Il linguaggio del corpo di Van Veen ha iniziato a mostrare la sua frustrazione e anche un checkout di 137 per trattenere il tiro non è riuscito a fermare Littler che si lanciava in vantaggio ancora una volta, il punteggio di Littler con la sua media superiore a 107 lo distingueva.
Il numero 1 olandese stava giocando bene ma semplicemente non riusciva a reggere il confronto con il gol o il raddoppio di Littler e, aggiungendo a ciò il fatto che non ha sfruttato le uncommon opportunità offertegli, il vantaggio per 5-1 è arrivato in tempi rapidissimi.
Avendo bisogno di un solo set per tornare indietro, Littler aveva eliminato l’incredibile cifra di nove gambe di fila, due 180 nell’ultima tappa del settimo set per l’olandese non abbastanza per aiutarlo a rientrare in gara.
Poi, Littler ha concluso il suo momento storico in modo incredibile, completando un 147 finale su D15 per permettere alle lacrime di scorrere e ai festeggiamenti di iniziare.
Littler: La prima volta è stata così bella che ho dovuto rifarla due volte!

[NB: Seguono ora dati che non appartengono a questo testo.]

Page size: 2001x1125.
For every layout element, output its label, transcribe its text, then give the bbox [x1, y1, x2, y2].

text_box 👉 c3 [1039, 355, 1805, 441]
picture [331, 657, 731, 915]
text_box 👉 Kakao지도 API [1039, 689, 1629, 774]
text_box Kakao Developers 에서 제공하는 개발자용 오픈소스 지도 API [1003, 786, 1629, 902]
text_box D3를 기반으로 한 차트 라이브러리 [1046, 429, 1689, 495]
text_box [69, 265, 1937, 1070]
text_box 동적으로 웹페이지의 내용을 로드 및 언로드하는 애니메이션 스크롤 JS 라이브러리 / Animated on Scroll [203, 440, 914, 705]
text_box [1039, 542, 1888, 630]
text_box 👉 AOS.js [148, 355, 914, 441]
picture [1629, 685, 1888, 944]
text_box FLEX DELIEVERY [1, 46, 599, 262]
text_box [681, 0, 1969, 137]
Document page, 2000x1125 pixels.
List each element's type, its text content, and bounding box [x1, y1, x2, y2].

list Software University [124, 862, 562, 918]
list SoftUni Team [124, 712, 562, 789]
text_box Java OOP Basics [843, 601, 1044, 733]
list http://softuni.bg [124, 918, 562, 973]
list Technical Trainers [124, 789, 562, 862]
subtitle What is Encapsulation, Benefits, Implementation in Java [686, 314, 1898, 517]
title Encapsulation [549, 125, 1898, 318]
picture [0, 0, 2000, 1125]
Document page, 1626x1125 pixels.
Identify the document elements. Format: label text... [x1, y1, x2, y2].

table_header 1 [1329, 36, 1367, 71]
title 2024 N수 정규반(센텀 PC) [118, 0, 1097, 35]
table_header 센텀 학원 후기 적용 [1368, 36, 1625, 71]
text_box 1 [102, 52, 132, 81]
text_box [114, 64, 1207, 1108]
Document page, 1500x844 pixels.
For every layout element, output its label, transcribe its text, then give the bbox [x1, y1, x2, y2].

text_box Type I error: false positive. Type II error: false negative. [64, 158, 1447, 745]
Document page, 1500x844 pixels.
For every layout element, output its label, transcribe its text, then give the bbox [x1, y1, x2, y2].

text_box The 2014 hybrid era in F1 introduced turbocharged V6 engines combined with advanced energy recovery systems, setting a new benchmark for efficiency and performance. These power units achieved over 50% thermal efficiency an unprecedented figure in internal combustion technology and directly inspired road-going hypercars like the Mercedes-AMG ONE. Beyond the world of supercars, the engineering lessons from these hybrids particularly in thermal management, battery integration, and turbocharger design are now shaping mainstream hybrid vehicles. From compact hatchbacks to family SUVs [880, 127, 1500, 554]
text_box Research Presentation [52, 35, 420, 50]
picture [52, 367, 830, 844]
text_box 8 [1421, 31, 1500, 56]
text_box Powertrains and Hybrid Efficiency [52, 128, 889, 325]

Luke Littler parla a Sky Sports activities Darts dopo essere diventato due volte campione del mondo:
“È fantastico. Prima di tutto grazie a John McDonald e John Noble: che carriera fantastica hanno avuto. Nel mio primo anno Russ Bray si è ritirato, ora queste due leggende! Sono un po’ in ritardo per la festa!
“Volevo dirlo da molto tempo. Tutti sanno cosa è successo con Anthony Joshua, i suoi ragazzi, la sua squadra e i suoi amici.
“Proprio come ha detto AJ ‘la prima volta è stato così bello, ho dovuto farlo due volte!’.
“Ho iniziato a giocare meglio dal secondo set. Nel primo set non ero contento all’inizio dell’intervallo ma dovevo ripartire da lì.
“Mi sono detto: ‘dai tempo, lo troverai’. Sono partito da sinistra dell’oche e mi sono spostato a destra. Tutto è andato secondo i miei piani.
“Gian, che torneo, può essere molto felice. In ogni set period lì e dietro di me. Dovevo rischiare.”